═══ Trecho fornecido ═══
Os princípios processuais inerentes ao processo arbitral vêm referidos e elencados no artigo 16º, do RJAT, e, genericamente, são os mesmos princípios que se aplicam a um processo de partes, de que é exemplo o processo civil.
No que toca à possibilidade de recorrer de uma decisão proferida por um Tribunal arbitral pode, desde logo, referir-se que esta é muito limitada.
Assim, quando se tiver em vista controlar o mérito da decisão arbitral, isto é, o seu conteúdo decisório, o meio mais adequado para colocar em crise a decisão arbitral será o recurso.
Com efeito, em conformidade com o que se dispõe no artigo 25º, nº.1, do RJAT, é possível recorrer directamente para o Tribunal Constitucional da parte da decisão arbitral que ponha termo ao processo e que recuse a aplicação de qualquer norma com fundamento na sua inconstitucionalidade, bem como nos casos em que aplique uma qualquer norma jurídica cuja inconstitucionalidade seja levantada no decurso do processo.
Por outro lado, admite-se ainda a possibilidade de recurso com fundamento em oposição de acórdãos, isto nos termos do que determinam os nºs.2 e 3, do artigo em apreço.
Este recurso é endereçado à Secção Tributária do Supremo Tribunal Administrativo, sempre que a decisão arbitral sobre o mérito da pretensão deduzida estiver em oposição, relativamente à mesma questão fundamental de direito, com acórdão proferido ou pelo Tribunal Central Administrativo ou Supremo Tribunal Administrativo. Neste caso, os trâmites do recurso a observar são os do regime dos recursos para uniformização de jurisprudência, aplicando-se o disposto no artigo 152º, do CPTA.
═══ Segmento de dados ═══
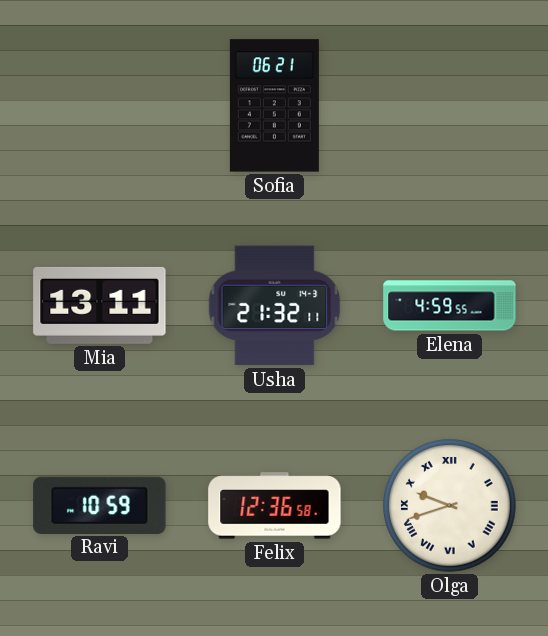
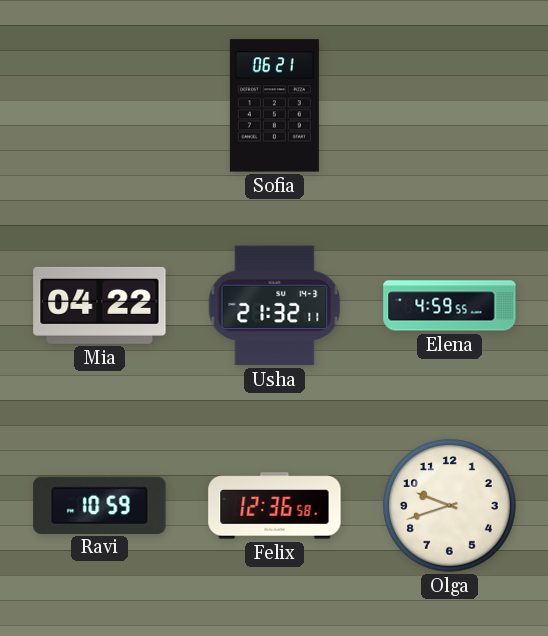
Mia: 13:11 -> 04:22
Olga numerals: Roman -> Arabic
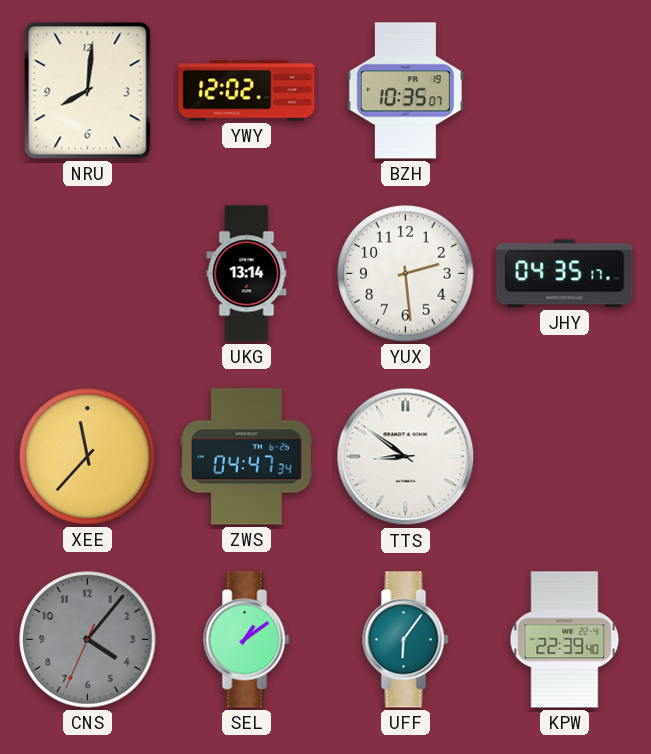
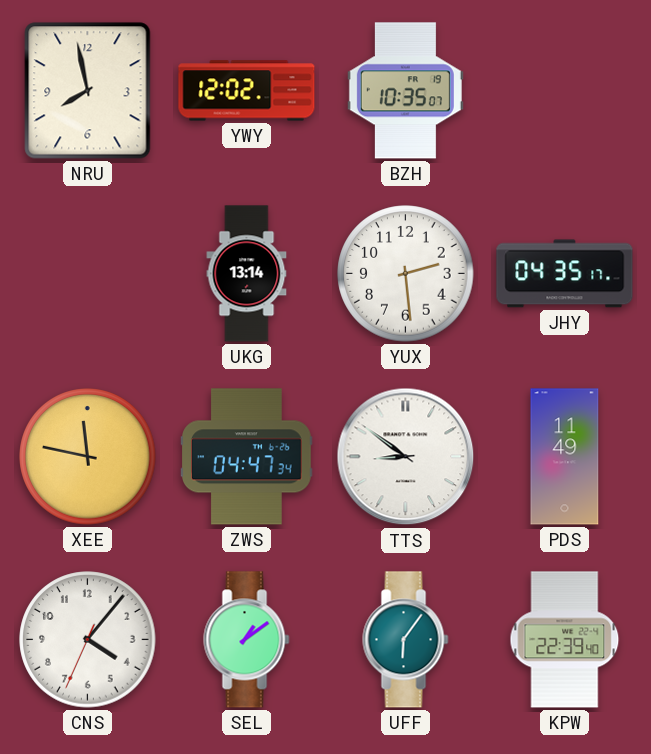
═══
Objetivo da tarefa — No trecho fornecido, a que secção é dirigido o recurso com fundamento em oposição de acórdãos? Este material não tem qualquer papel aqui.

Resultado — À Secção Tributária do Supremo Tribunal Administrativo.